= Veil of money =

The veil of money is the property assumed by some economists whereby money is a commodity like other commodities – such as oil or gold or food – as opposed to its having special properties.

This question arises in classical political economy, where John Stuart Mill argues that money is unimportant, and that while money might disguise the true values in an economy, it would only do so for a limited period of time. This was used to argue against government intervention in political economy as a waste of time. The problem expanded, however, as money swung back toward credit-based issuance of notes. What money meant, or was equivalent to, became important as governments attempted to adjust interest rates rather than maintain the gold standard.

In the 20th century the veil of money was used to describe questions of stability and the exchangeability of money for interest or commodity in a macroeconomic model. In essence, as long as money can be treated like a commodity, there is no stickiness between money and goods, or money and interest.

§ Exercises:
- a) Do these statements agree with the passage on the veil of money? (i) John Stuart Mill held that money is unimportant. (ii) Mill held that money could hide true values in an economy indefinitely. (iii) In the 20th century the term described questions of stability in a macroeconomic model. Answer yes or no for each and quote the deciding words.
- b) Could you set down, word for word, the part of the passage on the veil of money that opens with the words containing "This question arises" and closes with "money and interest."?

§ Collected data:
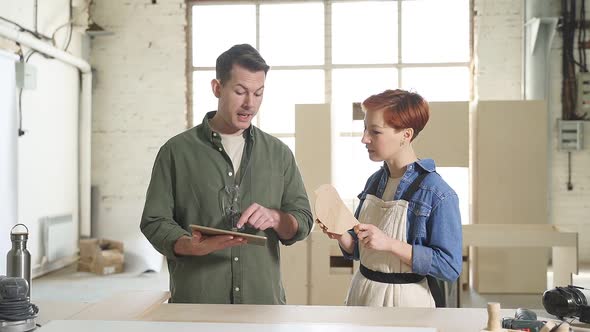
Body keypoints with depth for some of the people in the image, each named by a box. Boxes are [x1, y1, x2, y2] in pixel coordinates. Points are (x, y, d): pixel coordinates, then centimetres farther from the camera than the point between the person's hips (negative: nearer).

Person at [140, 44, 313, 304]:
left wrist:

§ Solutions for each task:
- a)
(i) Yes: "John Stuart Mill argues that money is unimportant"
(ii) No: "it would only do so for a limited period of time"
(iii) Yes: "In the 20th century the veil of money was used to describe questions of stability and the exchangeability of money for interest or commodity in a macroeconomic model"

- b)
This question arises in classical political economy, where John Stuart Mill argues that money is unimportant, and that while money might disguise the true values in an economy, it would only do so for a limited period of time. This was used to argue against government intervention in political economy as a waste of time. The problem expanded, however, as money swung back toward credit-based issuance of notes. What money meant, or was equivalent to, became important as governments attempted to adjust interest rates rather than maintain the gold standard.

In the 20th century the veil of money was used to describe questions of stability and the exchangeability of money for interest or commodity in a macroeconomic model. In essence, as long as money can be treated like a commodity, there is no stickiness between money and goods, or money and interest.